If the word linoleum conjures up memories of Mrs. Cleaver for you, you're probably not alone. But despite an image of an old fashioned product that is often incorrectly mistaken for uncoated vinyl, linoleum is starting to catch on big in the eyes of designers and homeowners, thanks for the most part to earth-friendly materials, durability, and design flexibility.

The basic makeup and manufacturing of linoleum hasn't changed much, including environmentally friendly natural materials such as cork and linseed oil. The new products are durable and offer a broader collection of colors, with a greater focus on using multiple hues to create borders, inlays, and other designs.

Armstrong, which built its business on linoleum until demand for the flooring material slowed down in the 1970s, launched its re-entry into the linoleum market, Marmorette, in January. "We're growing up in a generation that has no idea what genuine linoleum is," says Roger Oates, the company's vice president of residential flooring. "We saw this resurrection in the acceptance of linoleum in the commercial market first. One reason, it's green because of the raw materials used to make it. The second is the saturated colors and the design flexibility you can get out of it is unlimited."

Courtesy Armstrong

Forbo Industries has been offering linoleum commercially for some time and, in January, launched a residential program in response to increasing demand from residential installers.

But both manufacturers will face challenges with buyer perceptions. "Unfortunately, there are a lot of misperceptions from the past," says Piera Marotto, residential marketing manager for Forbo. "When [homeowners] think linoleum, they think of cheap vinyl. They're not aware of the differences between linoleum and vinyl."
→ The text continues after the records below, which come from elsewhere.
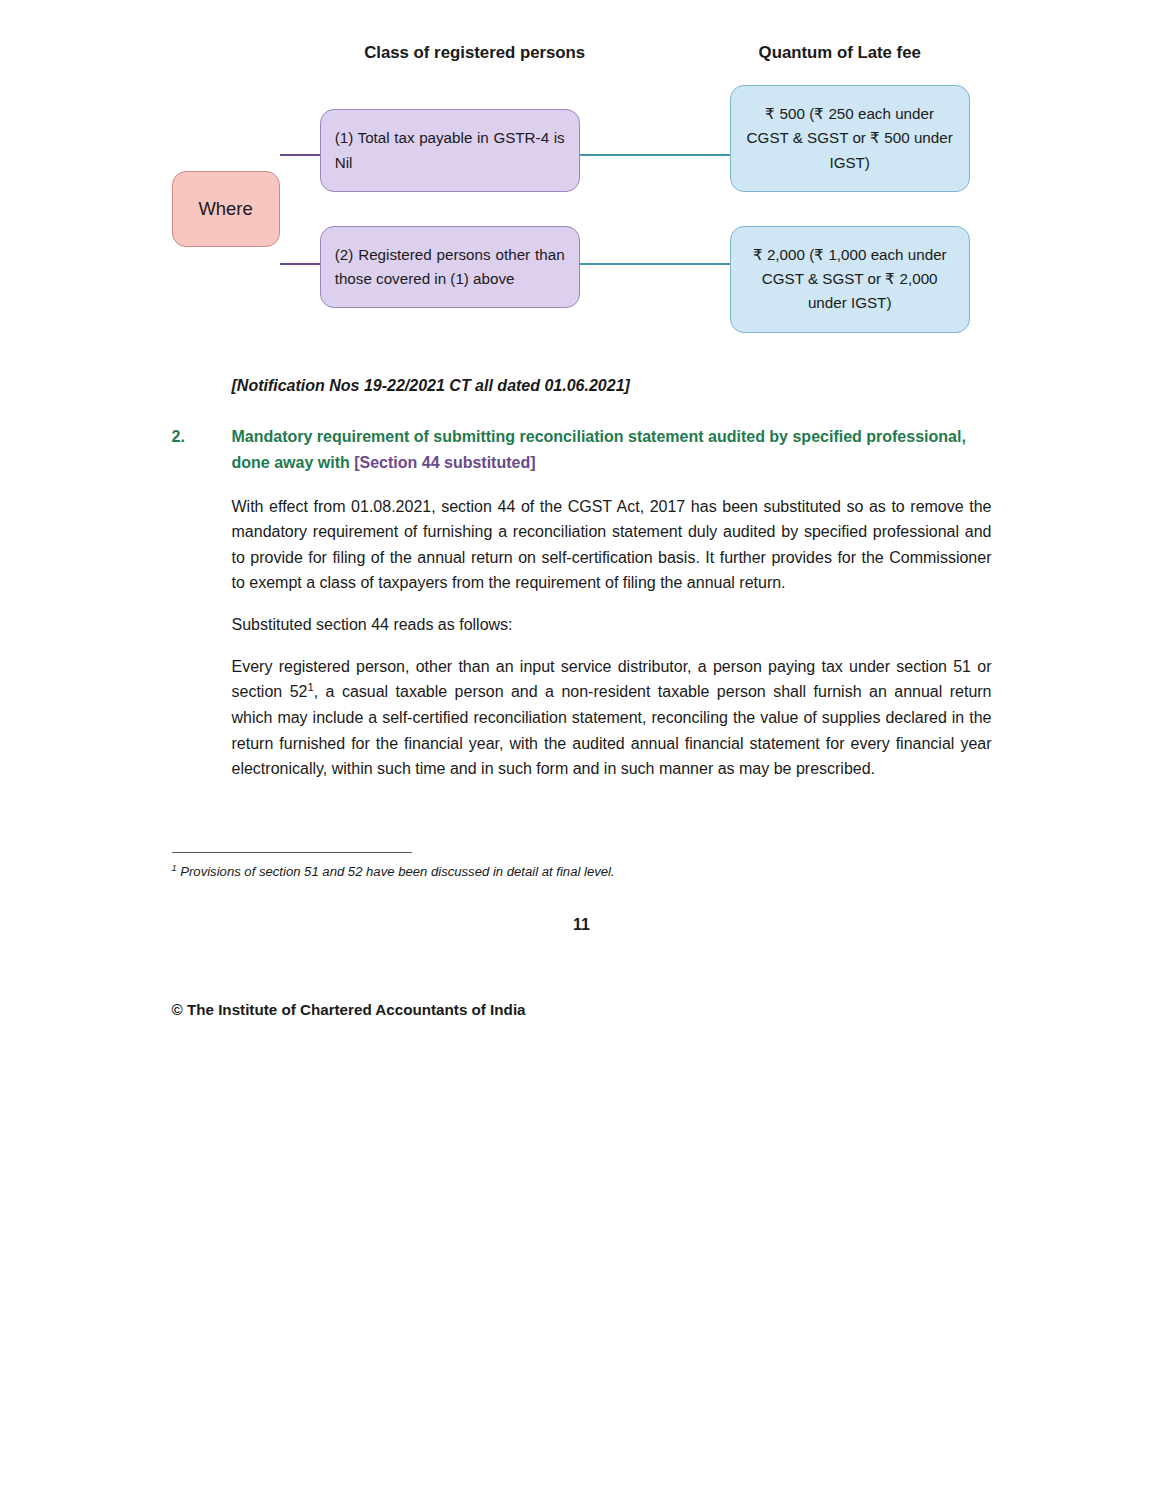Class of registered persons
Quantum of Late fee
Where
(1) Total tax payable in GSTR-4 is Nil
(2) Registered persons other than those covered in (1) above
₹ 500 (₹ 250 each under CGST & SGST or ₹ 500 under IGST)
₹ 2,000 (₹ 1,000 each under CGST & SGST or ₹ 2,000 under IGST)
[Notification Nos 19-22/2021 CT all dated 01.06.2021]
2.
Mandatory requirement of submitting reconciliation statement audited by specified professional, done away with [Section 44 substituted]
With effect from 01.08.2021, section 44 of the CGST Act, 2017 has been substituted so as to remove the mandatory requirement of furnishing a reconciliation statement duly audited by specified professional and to provide for filing of the annual return on self-certification basis. It further provides for the Commissioner to exempt a class of taxpayers from the requirement of filing the annual return.
Substituted section 44 reads as follows:
Every registered person, other than an input service distributor, a person paying tax under section 51 or section 521, a casual taxable person and a non-resident taxable person shall furnish an annual return which may include a self-certified reconciliation statement, reconciling the value of supplies declared in the return furnished for the financial year, with the audited annual financial statement for every financial year electronically, within such time and in such form and in such manner as may be prescribed.
1 Provisions of section 51 and 52 have been discussed in detail at final level.
11
© The Institute of Chartered Accountants of India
But overall, linoleum represents most of the qualities that many buyers -- homeowners and remodelers alike -- are looking for: durability, flexibility, and choice, all at a price that's not out of reach. "As people become more and more aware of linoleum as a product and [its] durability, naturally the sales are increasing," Marotto says. "People can get more creative and not have the same pre-patterned flooring."